Leben und Wirken[Bearbeiten | Quelltext bearbeiten]

Klaus Nonnenmann war der Sohn eines Kaufmanns. Er besuchte ein Gymnasium in seiner Heimatstadt und legte dort 1941 seine Reifeprüfung ab. Am Zweiten Weltkrieg nahm er als Bordfunker teil und geriet in amerikanische Kriegsgefangenschaft. Nach Kriegsende begann er ein Studium der Soziologie, Romanistik und Germanistik an der Universität Heidelberg, das er jedoch wegen einer Tuberkulose-Erkrankung abbrechen musste. Er lebte von da an als freier Schriftsteller.

Klaus Nonnenmann schrieb anfangs Gedichte und kleinere Prosawerke für verschiedene Zeitungen und den Rundfunk. Einige Bekanntheit erlangte er durch seinen ersten Roman Die sieben Briefe des Doktor Wambach, ein verspielt-skurriles Buch, aus dem er 1959 vor der Gruppe 47 las. Bei seinem zweiten Roman Teddy Flesh (1964) handelt es sich um eine formal ungewöhnlich ambitionierte und wiederum sehr versponnene Aussteigergeschichte, die von der Kritik mit Werken von Sterne und Jean Paul verglichen wurde. Da jedoch auch dieser Roman Nonnenmann nicht den erhofften Durchbruch beim Publikum brachte und zudem der Freitod seiner ersten Frau den Autor stark erschüttert hatte, zog er sich vom Literaturbetrieb zurück. Von 1959 bis 1971 lebte er in Gaienhofen am Bodensee, danach in Straubenhardt-Feldrennach. Bis 1977 wirkte er fast nur noch als Dramaturg. Versuche, Nonnenmanns Werke in den achtziger und neunziger Jahren und postum der Leserschaft nahezubringen, blieben weitgehend erfolglos. Wie zu Lebzeiten ist Nonnenmann auch nach seinem Tod ein literarischer Außenseiter und Geheimtipp.
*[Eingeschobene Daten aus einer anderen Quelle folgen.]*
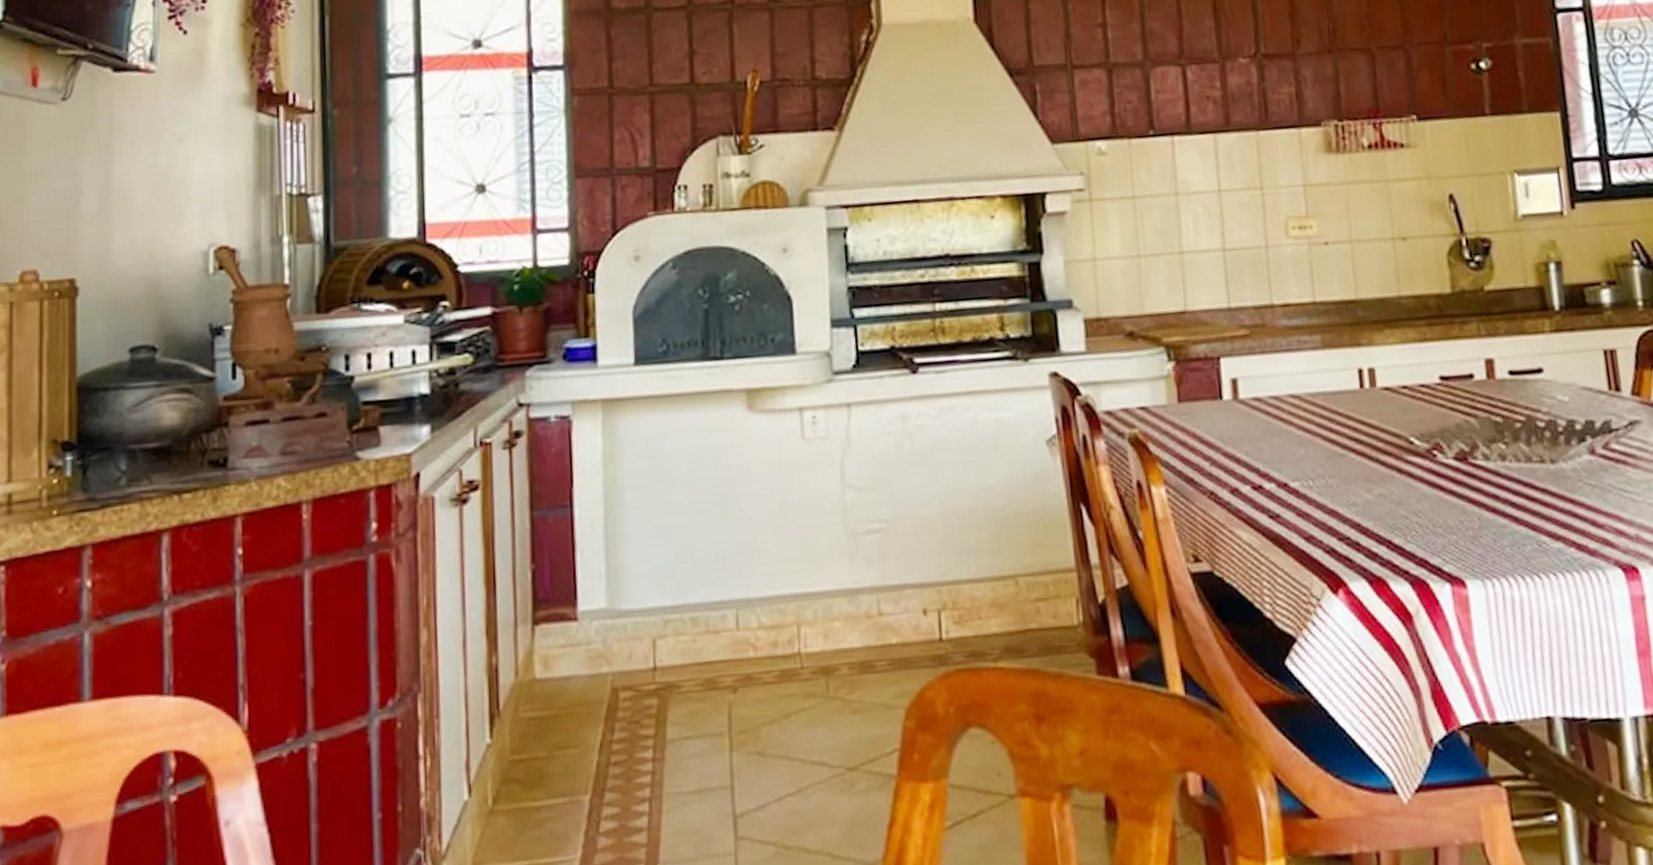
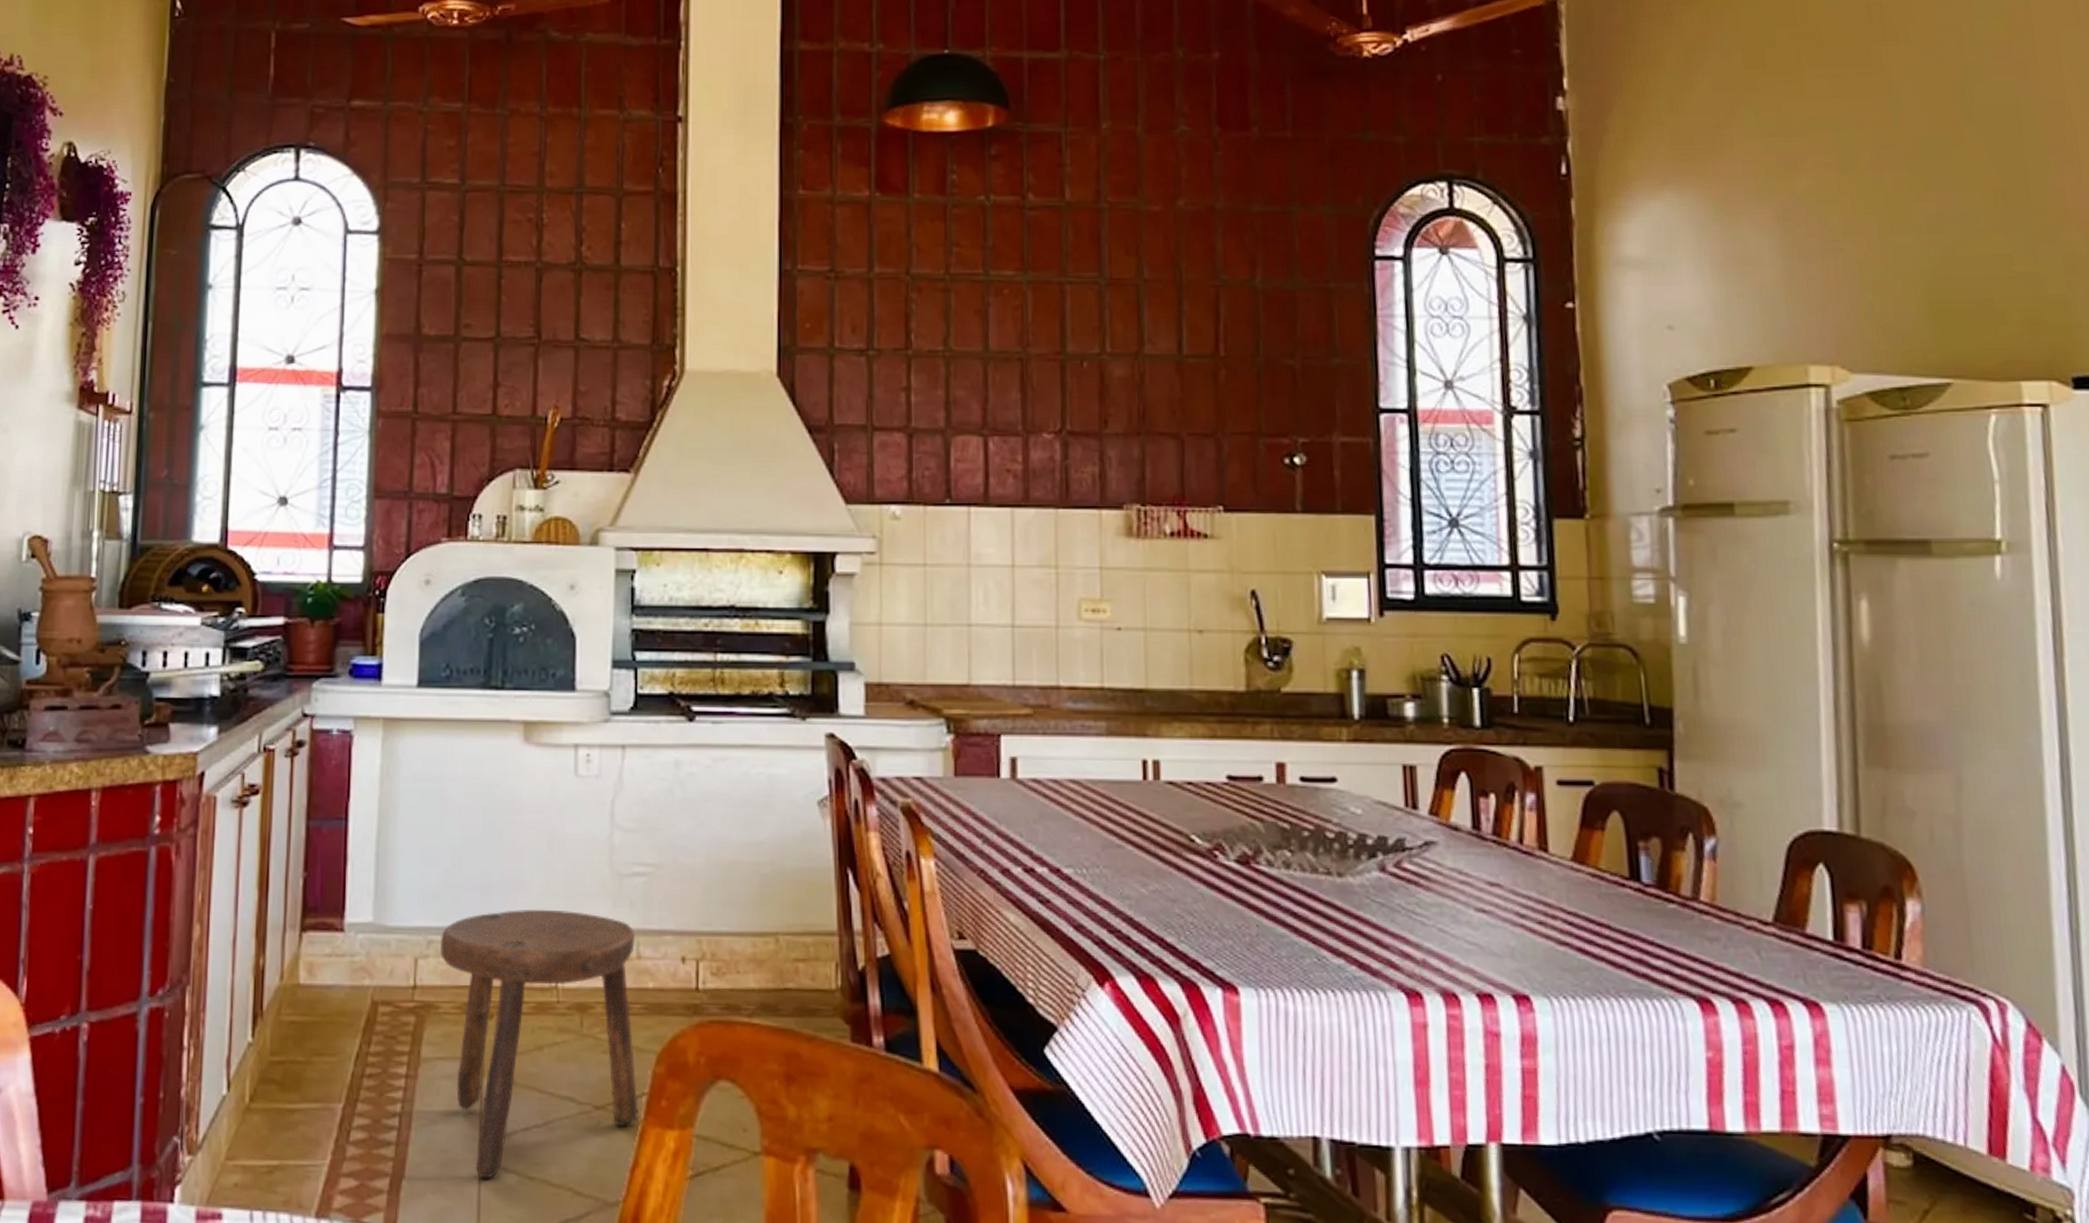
stool: none [678,575,892,854] -> present [441,909,638,1179]

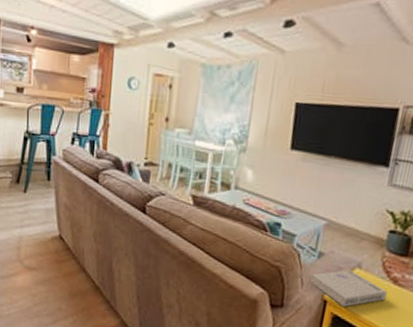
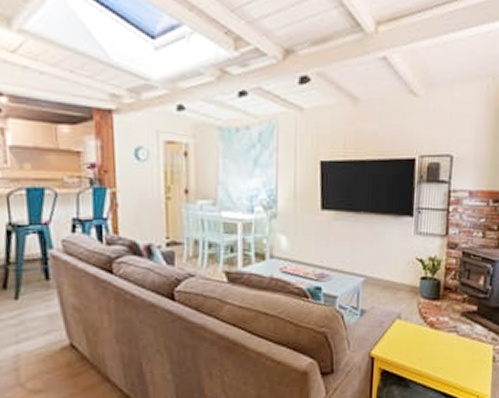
book: present [309,269,387,307] -> none [355,322,426,360]

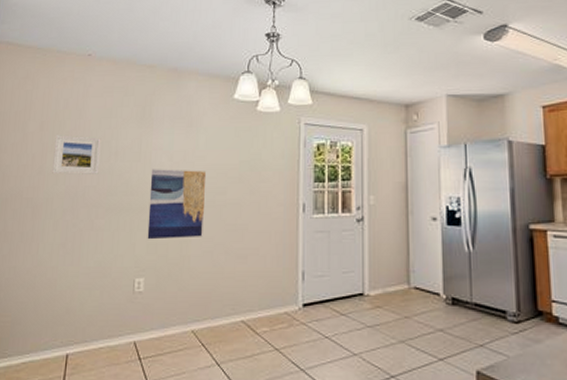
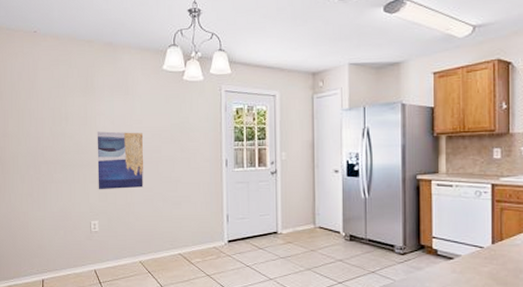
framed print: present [52,135,101,175] -> none [14,103,53,137]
Klaus Nonnenmann war seit 1970 Mitglied des Verbands Deutscher Schriftsteller und seit 1971 des PEN-Zentrums der Bundesrepublik Deutschland. 1964 erhielt er den Förderpreis des Südwestfunks.

Werke[Bearbeiten | Quelltext bearbeiten]

  • Die sieben Briefe des Doktor Wambach. Olten [u.a.] 1959, Neuauflage Tübingen 2007.
  • Vertraulicher Geschäftsbericht. Olten [u.a.] 1961.
  • Teddy Flesh oder Die Belagerung von Sagunt. Olten [u.a.] 1964.
  • Herbst. Darmstadt [u.a.] 1977.
  • Kongreß der Zauberer. Frankfurt am Main 1992.
  • Der Brief. Der Tod des Romanisten. Uhldingen 1998.
  • Ein Lächeln für morgen. Tübingen 2000.

Herausgeberschaft[Bearbeiten | Quelltext bearbeiten]

  • Deutsche Literatur, Olten 1963

Literatur[Bearbeiten | Quelltext bearbeiten]

  • „Teddy Flesh“ und Gaienhofen, Gaienhofen 1994
  • Klaus Nonnenmann in Pforzheim, Marbach am Neckar 2002

Weblinks[Bearbeiten | Quelltext bearbeiten]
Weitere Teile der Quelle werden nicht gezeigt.